DOCUMENT SEGMENT:

So really, my dream trip to Josephine’s castle was not just a bucket list item, but research for my new book, and if my books ever make money, a “write-off”.
So… perfect in every way!
When I first saw a black and white photo of Josephine staring out at me, dripping in jewels in a silk gown with her pet cheetah at her feet, my heart sang. She was everything I love about showgirls: glamorous, gorgeous, divinely decadent. Pre-google, I bought every book I could find about her. When I learned more about her life, she became my idol.
My favorite facts about Josephine:
1) She was born in Missouri, and worked as a domestic at the age of 8 and lived on the streets in a cardboard shelter, scavenging for food. Her first marriage was at age 13, and she was married four times throughout her life. She became a professional performer at age 15 and travelled to NYC, and became a huge star when she moved to Paris.
2) She created the iconic banana dance, sang, and starred in movies. She also walked around Paris with her pet cheetah wearing a diamond collar.
3) She bought a medieval castle in the Dordogne Valley in France, Chateau Des Milandes, and moved into it with her entourage.
4) Her Rainbow Tribe: MY FAVORITE FACT about Josephine, the one that really hooked me, was that she adopted twelve children from twelve different countries because she wanted to show the world that hate is not inherent in human beings—it is taught—and that it is possible to live peacefully and joyfully.
5) She was a war hero: because she was a star, Josephine was able to move freely during the war—she carried secret messages to the troops hidden in her sheet music. She also used her castle as a place to hide soldiers.
6) When Josephine went broke because people took advantage of her generosity, she lost her castle, and who came to her rescue? Grace Kelly!
7) Grace Kelly adored Josephine. They had become friends at a NYC restaurant one night when the waiters refused to serve Josephine because she was black. Grace Kelly witnessed the way they treated Josephine and got up with her entire party and left. Josephine and Grace became friends, so when Josephine hit hard times, Princess Grace hired her to perform in Monaco and gave her a villa to live in, where she lived until her death in 1975.
8) Her final show was financed by Princess Grace and Jacquie O.! She died four days later at age 68.
As you can see, Josephine was an extraordinary showgirl, a heroine, and someone to admire beyond her banana dance.
I wanted my children to know Josephine well. They know all about her of course, being the children of a showgirl—me. But I also brought my niece, a 14-year-old named Zoe, who knew nothing about showgirls until this trip. As far as role models go, you can’t get better than Josephine.
We rented a Jaguar in Paris, (the only car that could fit all our pink luggage and hatboxes), and in the first thirty minutes of our road trip, my 13-year-old son threw up in the back seat and had to sit in front the rest of the way, much to the consternation of my 15-year-old daughter and my niece. It took us five hours of gorgeous driving to get to the Dordogne, where I had splurged on two nights in a luxury castle. When we arrived at 9pm, I assumed we could find something to eat, but this being a medieval style village, all we heard was crickets. The only thing to eat was at the Michelin starred Louis IV salon at the castle where we had $75 spaghetti and retired to our room.
The next morning, I opened my pink suitcase and out popped the seven tutus I had packed. I had my kids film me while they threw the tutus at me to one of Josephine’s sings, La Conga Bilicoti, for me to post on my Instagram. I put on the ensemble I had brought for my visit: a 1950’s style halter dress covered in yellow bunnies, a yellow tutu underneath, and my Gucci sneakers that say “LOVED” across the top in rainbow crystals. I bought them as a treat for myself after a profoundly difficult two months where my beloved father died and my beloved husband left me.

(Stored items)
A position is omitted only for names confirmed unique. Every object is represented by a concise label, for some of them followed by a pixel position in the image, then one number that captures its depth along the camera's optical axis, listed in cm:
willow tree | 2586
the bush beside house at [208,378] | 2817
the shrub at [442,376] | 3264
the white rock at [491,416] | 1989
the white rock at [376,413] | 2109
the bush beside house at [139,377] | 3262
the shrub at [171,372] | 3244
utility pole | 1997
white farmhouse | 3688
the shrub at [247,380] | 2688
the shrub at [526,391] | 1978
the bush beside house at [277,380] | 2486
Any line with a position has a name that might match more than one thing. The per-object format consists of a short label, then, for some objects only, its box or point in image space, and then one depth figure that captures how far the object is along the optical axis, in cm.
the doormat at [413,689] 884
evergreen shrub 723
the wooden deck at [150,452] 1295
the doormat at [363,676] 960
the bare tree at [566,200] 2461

...

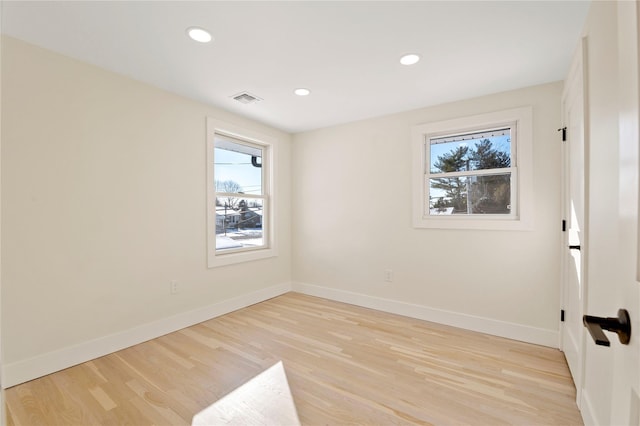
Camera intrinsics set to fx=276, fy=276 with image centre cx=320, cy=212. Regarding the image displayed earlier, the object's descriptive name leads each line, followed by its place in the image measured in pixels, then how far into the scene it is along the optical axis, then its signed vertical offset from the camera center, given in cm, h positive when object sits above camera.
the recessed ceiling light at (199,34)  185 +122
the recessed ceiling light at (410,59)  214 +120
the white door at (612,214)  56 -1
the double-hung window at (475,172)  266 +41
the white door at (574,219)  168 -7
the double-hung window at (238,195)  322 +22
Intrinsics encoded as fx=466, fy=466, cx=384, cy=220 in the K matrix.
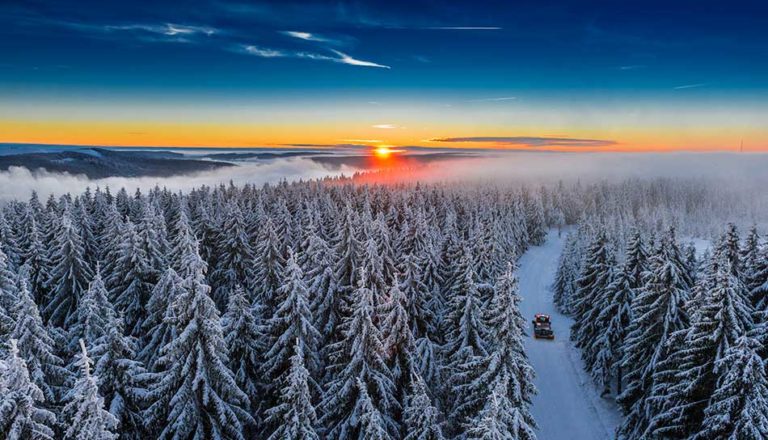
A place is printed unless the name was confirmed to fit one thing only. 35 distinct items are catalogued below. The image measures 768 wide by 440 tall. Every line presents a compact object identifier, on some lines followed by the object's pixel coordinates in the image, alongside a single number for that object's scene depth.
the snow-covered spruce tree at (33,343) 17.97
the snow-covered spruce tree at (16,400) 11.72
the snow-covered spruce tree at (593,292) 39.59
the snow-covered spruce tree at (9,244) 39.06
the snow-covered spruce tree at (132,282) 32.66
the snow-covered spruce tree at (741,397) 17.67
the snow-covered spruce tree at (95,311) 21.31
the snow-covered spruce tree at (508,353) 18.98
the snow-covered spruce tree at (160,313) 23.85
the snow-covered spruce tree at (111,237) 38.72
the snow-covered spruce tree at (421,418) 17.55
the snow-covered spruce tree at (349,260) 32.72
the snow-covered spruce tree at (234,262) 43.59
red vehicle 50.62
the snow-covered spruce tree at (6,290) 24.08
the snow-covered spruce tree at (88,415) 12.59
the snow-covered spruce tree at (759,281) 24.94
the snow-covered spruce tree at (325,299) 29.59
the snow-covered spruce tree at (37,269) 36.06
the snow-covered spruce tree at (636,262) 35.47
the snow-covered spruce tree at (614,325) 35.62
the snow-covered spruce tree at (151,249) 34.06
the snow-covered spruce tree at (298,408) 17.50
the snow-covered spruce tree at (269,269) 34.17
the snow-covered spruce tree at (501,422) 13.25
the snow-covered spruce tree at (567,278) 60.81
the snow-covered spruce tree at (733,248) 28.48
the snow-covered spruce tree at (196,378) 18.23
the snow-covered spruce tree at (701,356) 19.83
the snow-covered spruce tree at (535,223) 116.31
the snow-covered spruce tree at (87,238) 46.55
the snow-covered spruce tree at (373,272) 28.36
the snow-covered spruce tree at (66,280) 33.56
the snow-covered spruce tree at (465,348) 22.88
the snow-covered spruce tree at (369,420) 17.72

CHECK YOUR UNDERSTANDING:
A - Echo the Josephine excerpt word for word, from "My favorite facts" up to and including "a diamond collar.".
B - List every age the Josephine excerpt gives for Josephine herself, and next to each one, state what it marks.
The material in these records comes from a different source than the Josephine excerpt.

LIST OF SOLUTIONS:
A -
My favorite facts about Josephine:
1) She was born in Missouri, and worked as a domestic at the age of 8 and lived on the streets in a cardboard shelter, scavenging for food. Her first marriage was at age 13, and she was married four times throughout her life. She became a professional performer at age 15 and travelled to NYC, and became a huge star when she moved to Paris.
2) She created the iconic banana dance, sang, and starred in movies. She also walked around Paris with her pet cheetah wearing a diamond collar.

B -
- 8: she worked as a domestic.
- 13: her first marriage.
- 15: she became a professional performer.
- 68: her age when she died.